* **DATA**
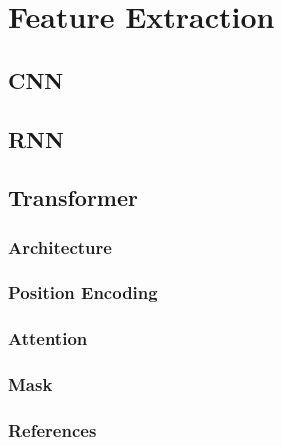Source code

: \chapter{Feature Extraction}
\label{ch:feature_extraction}
\section{CNN}
\section{RNN}
\section{Transformer}
\subsection{Architecture}

\subsection{Position Encoding}
\subsection{Attention}
\subsection{Mask}
\subsection{References}
	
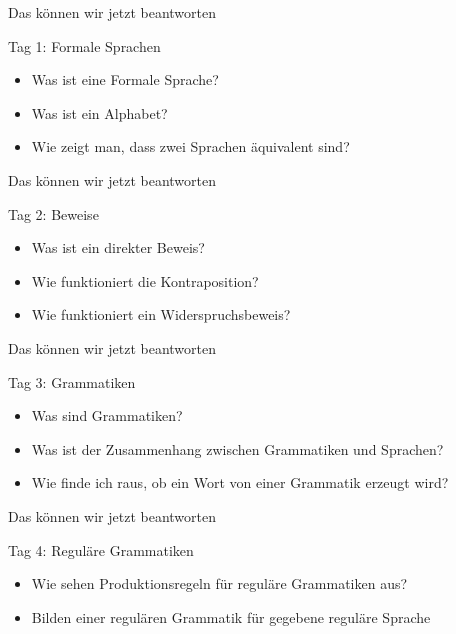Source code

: \begin{frame}[fragile]{Das können wir jetzt beantworten}
  \begin{alertblock}{Tag 1: Formale Sprachen}
    \begin{itemize}
      \item Was ist eine Formale Sprache?
      \item Was ist ein Alphabet?
      \item Wie zeigt man, dass zwei Sprachen äquivalent sind?
    \end{itemize}
  \end{alertblock}
\end{frame}



\begin{frame}[fragile]{Das können wir jetzt beantworten}
  \begin{alertblock}{Tag 2: Beweise}
    \begin{itemize}
      \item Was ist ein direkter Beweis?
      \item Wie funktioniert die Kontraposition?
      \item Wie funktioniert ein Widerspruchsbeweis?
    \end{itemize}
  \end{alertblock}
\end{frame}

\begin{frame}[fragile]{Das können wir jetzt beantworten}
  \begin{alertblock}{Tag 3: Grammatiken}
    \begin{itemize}
      \item Was sind Grammatiken?
      \item Was ist der Zusammenhang zwischen Grammatiken und Sprachen?
      \item Wie finde ich raus, ob ein Wort von einer Grammatik erzeugt wird?
    \end{itemize}
  \end{alertblock}
\end{frame}

\begin{frame}[fragile]{Das können wir jetzt beantworten}
  \begin{alertblock}{Tag 4: Reguläre Grammatiken}
    \begin{itemize}
      \item Wie sehen Produktionsregeln für reguläre Grammatiken aus?
      \item Bilden einer regulären Grammatik für gegebene reguläre Sprache
    \end{itemize}
  \end{alertblock}
\end{frame}

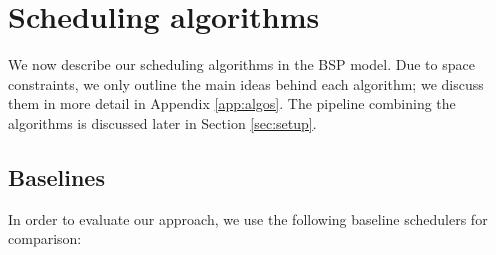 \documentclass[sigconf,nonacm]{acmart}
\begin{document}
\section{Scheduling algorithms}

We now describe our scheduling algorithms in the BSP model. Due to space constraints, we only outline the main ideas behind each algorithm; we discuss them in more detail in Appendix \ref{app:algos}. The pipeline combining the algorithms is discussed later in Section \ref{sec:setup}.

\subsection{Baselines}

In order to evaluate our approach, we use the following baseline schedulers for comparison:
\end{document}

* **TASK GOAL**
Apart from the pictures, the material above has to be repeated exactly.

* **ANSWER AREA**
Source code

: \chapter{Feature Extraction}
\label{ch:feature_extraction}
\section{CNN}
\section{RNN}
\section{Transformer}
\subsection{Architecture}

\subsection{Position Encoding}
\subsection{Attention}
\subsection{Mask}
\subsection{References}
	
Source code

: \begin{frame}[fragile]{Das können wir jetzt beantworten}
  \begin{alertblock}{Tag 1: Formale Sprachen}
    \begin{itemize}
      \item Was ist eine Formale Sprache?
      \item Was ist ein Alphabet?
      \item Wie zeigt man, dass zwei Sprachen äquivalent sind?
    \end{itemize}
  \end{alertblock}
\end{frame}



\begin{frame}[fragile]{Das können wir jetzt beantworten}
  \begin{alertblock}{Tag 2: Beweise}
    \begin{itemize}
      \item Was ist ein direkter Beweis?
      \item Wie funktioniert die Kontraposition?
      \item Wie funktioniert ein Widerspruchsbeweis?
    \end{itemize}
  \end{alertblock}
\end{frame}

\begin{frame}[fragile]{Das können wir jetzt beantworten}
  \begin{alertblock}{Tag 3: Grammatiken}
    \begin{itemize}
      \item Was sind Grammatiken?
      \item Was ist der Zusammenhang zwischen Grammatiken und Sprachen?
      \item Wie finde ich raus, ob ein Wort von einer Grammatik erzeugt wird?
    \end{itemize}
  \end{alertblock}
\end{frame}

\begin{frame}[fragile]{Das können wir jetzt beantworten}
  \begin{alertblock}{Tag 4: Reguläre Grammatiken}
    \begin{itemize}
      \item Wie sehen Produktionsregeln für reguläre Grammatiken aus?
      \item Bilden einer regulären Grammatik für gegebene reguläre Sprache
    \end{itemize}
  \end{alertblock}
\end{frame}

 \documentclass[sigconf,nonacm]{acmart}
\begin{document}
\section{Scheduling algorithms}

We now describe our scheduling algorithms in the BSP model. Due to space constraints, we only outline the main ideas behind each algorithm; we discuss them in more detail in Appendix \ref{app:algos}. The pipeline combining the algorithms is discussed later in Section \ref{sec:setup}.

\subsection{Baselines}

In order to evaluate our approach, we use the following baseline schedulers for comparison:
\end{document}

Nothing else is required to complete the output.